> _EXERCISE_: The response should consist of every line below, restated exactly, with no pictures.

> _GIVEN DATA_:
╔══

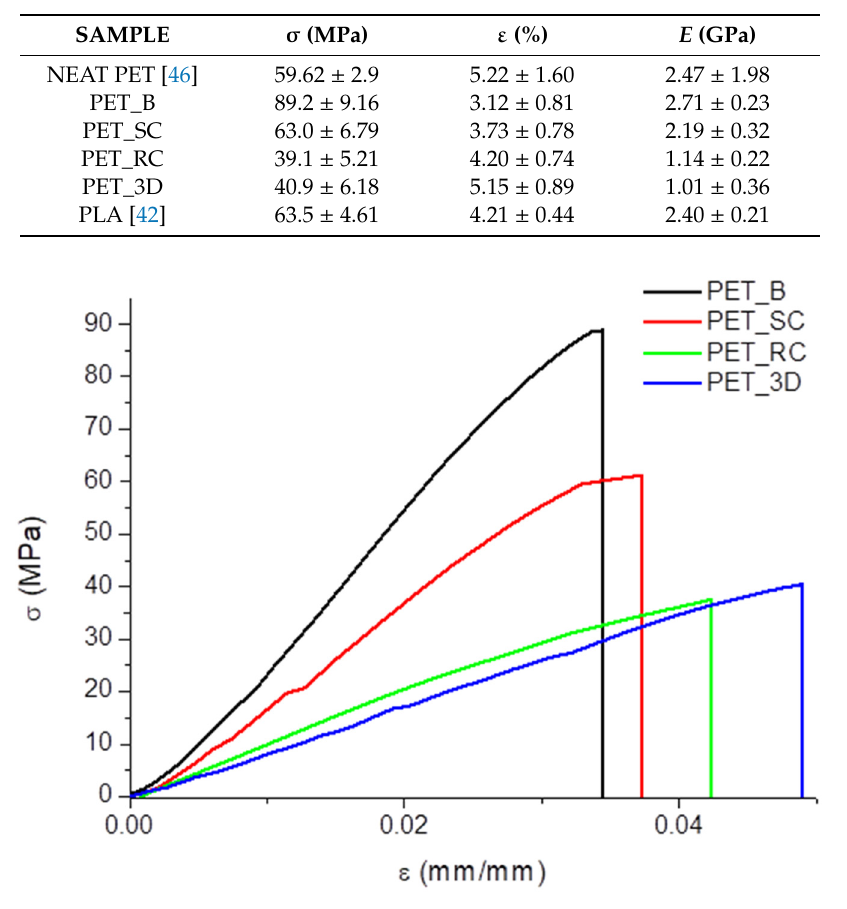
Figure 7. Stress-strain average curves. Table 4. Mechanical properties of PET samples.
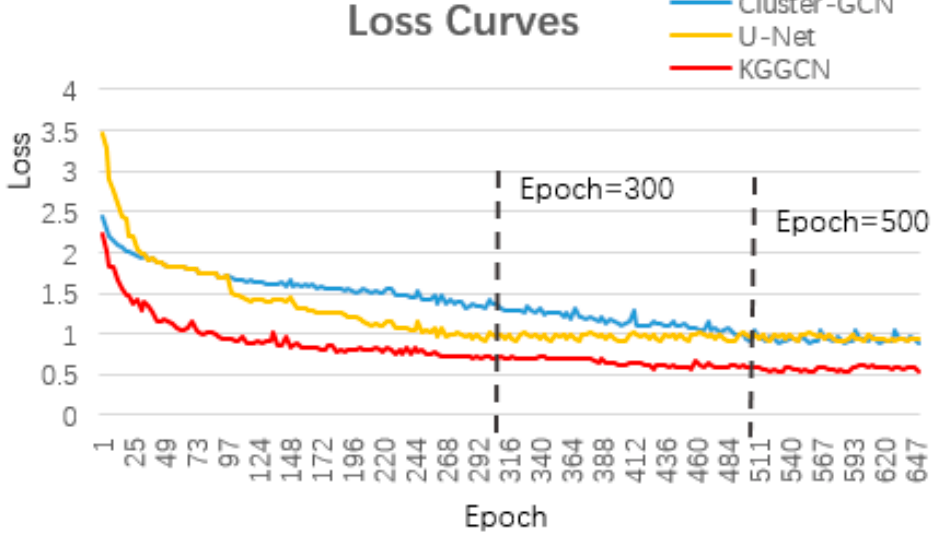
Figure 15. Loss curves of the three models: Cluster-GCN, U-Net, and KGGCN. The x-axis is the training epoch and the y-axis is loss.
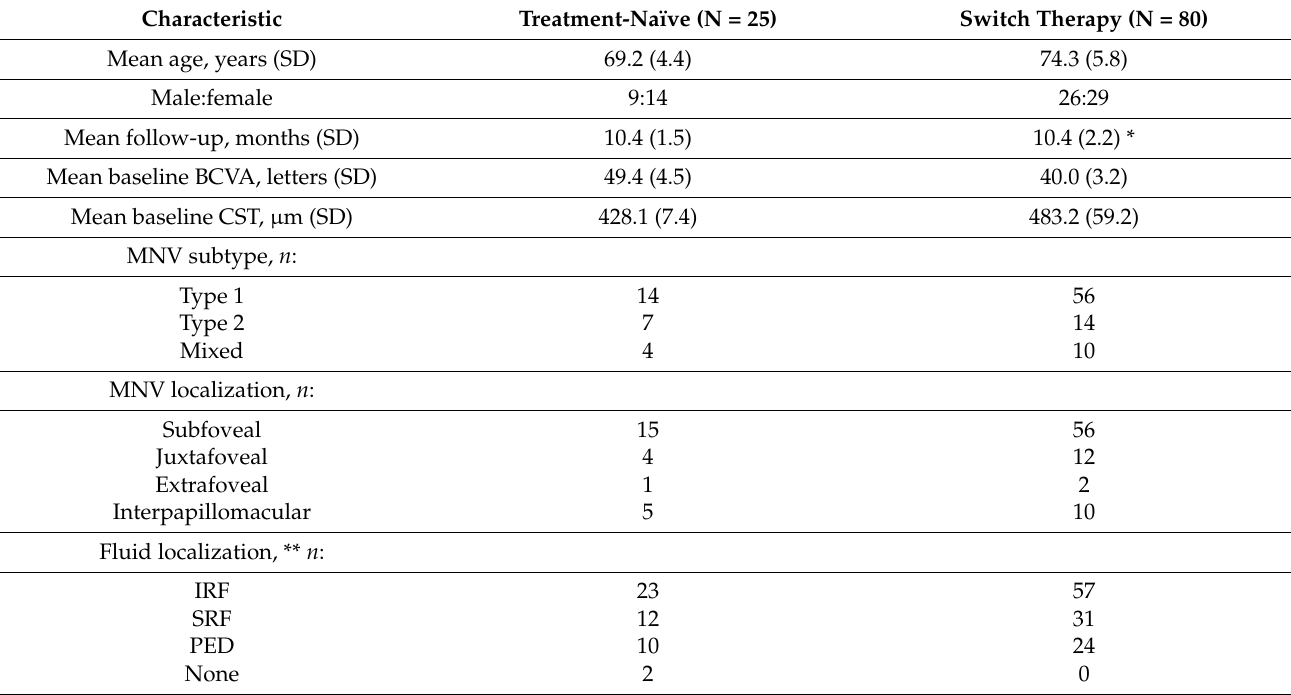
Table 1. Characteristics of patients who received brolucizumab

╚══

> _THE COMPLETED TASK_:
Figure 7. Stress-strain average curves. Table 4. Mechanical properties of PET samples.
Figure 15. Loss curves of the three models: Cluster-GCN, U-Net, and KGGCN. The x-axis is the training epoch and the y-axis is loss.
Table 1. Characteristics of patients who received brolucizumab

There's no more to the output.